Hill moved to New York City in 1980, signed with Chrysalis Records and Aucoin Management (Kiss, Billy Idol), and recorded the debut album with his new group Shanghai, produced by Bruce Fairbairn and engineered by Bob Rock.

An opportunity presented itself for Hill to develop and record Houston-based singer/songwriter Sandy Stewart. Stewart’s demos found their way to Stevie Nicks, immediately after her first platinum solo effort, and resulted in Stewart getting signed to Modern / Atlantic Records (Nicks’s label), with Hill as the producer. Stewart and Hill went on to co-write three songs with Nicks for her next solo venture The Wild Heart.

In 1983, Atlantic Records president Doug Morris recruited Hill to produce the newly signed group Ratt. The debut effort sold over 3 million copies domestically alone, and made Hill an internationally acclaimed producer. He went on to produce the next three Ratt albums, all of which enjoyed multi-platinum success.
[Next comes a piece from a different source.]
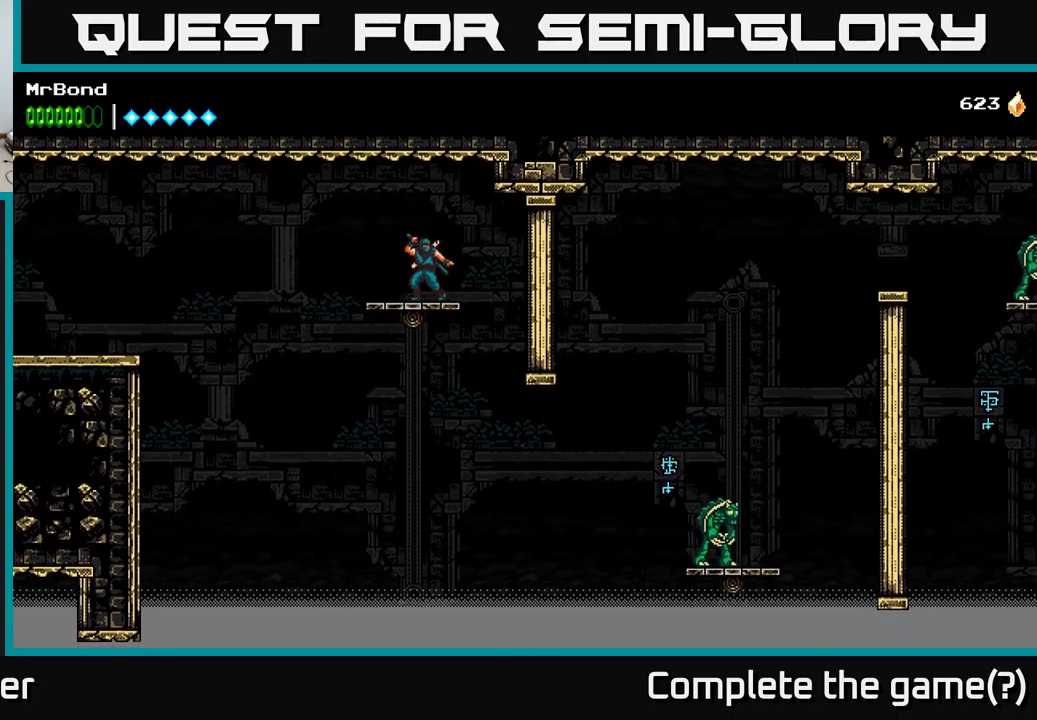
{"buttons": [], "left_stick": "center", "right_stick": "center", "events": []}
In 1985, while still working with Ratt, he also produced Midnite Dynamite by Kix and Crimes in Mind by Streets.

In 1986, Hill produced Alice Cooper's comeback album Constrictor, then in London he produced and arranged the original motion picture soundtrack to Hearts of Fire. The recording featured three new songs by Bob Dylan with Eric Clapton and Ron Wood.

In 1987, the formation of 'Control Management' found Hill's career moving in a new direction, working with Winger, whose debut album sold 1.8 million copies. He also worked with multi-platinum band Warrant and the Japanese female rock band Show-Ya.
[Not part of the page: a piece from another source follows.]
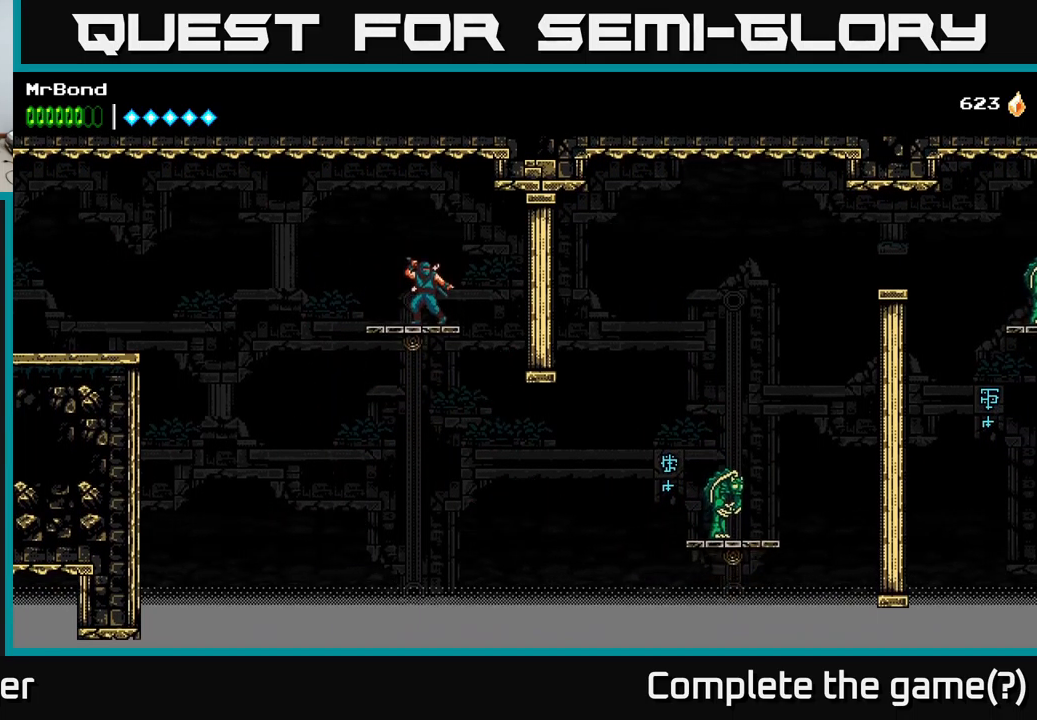
{"buttons": [], "left_stick": "center", "right_stick": "center", "events": []}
In 1990, Hill was recruited by Doug Morris to form a new label for Atlantic Records with multi-platinum producer Jimmy Iovine. Shortly after the introduction of Ted Field, Interscope Records was born. Hill also produced Bad Reputation for the band Dirty White Boy. In 1991 he produced Prisoners in Paradise, Europe's fifth album.

Since 1994, Hill has continued producing, mixing and developing new artists, including up and coming Michigan rockers Bad Side. He mixed some songs for the band's 2007 CD, Bad Side II (released 18 September 2007). He has also been involved with several successful international business ventures, but his main focus is working with up-and-coming artists. In 2007, Hill mastered "1.0" by Never Enough (featuring members of Lylah and 18 Visions). In 2010 Hill mixed Bipolar Echo's EP "Weird Days," and in 2012, Hill remixed the song "Pamela" by Finnish glam rock band Stala & SO., and in 2014, mixed Irish rock band Nine Lies' track "Save Me", from their 2015 album 9 Lies. In 2015, Hill mixed the album "Happily Neverafter" by Murder FM, featuring a remix by Tommy Lee of Mötley Crüe. In 2016 and 2019 Hill mixed 3 song from portuguese band Redlizzard, The Answer, Shake It and Back Together. In 2023, Hill mixed Crucible Divine's second album "Righteous Crusade" featuring Dale Thompson of Bride, and Timothy Gaines formerly of Stryper.

==Affiliations==
Hill is a voting member of the National Academy of Recording Arts and Sciences, which organizes the Grammy Awards, as well as being affiliated with the Audio Engineering Society, American Society of Composers, Authors and Publishers, and Broadcast Music, Inc. as a writer and music publisher.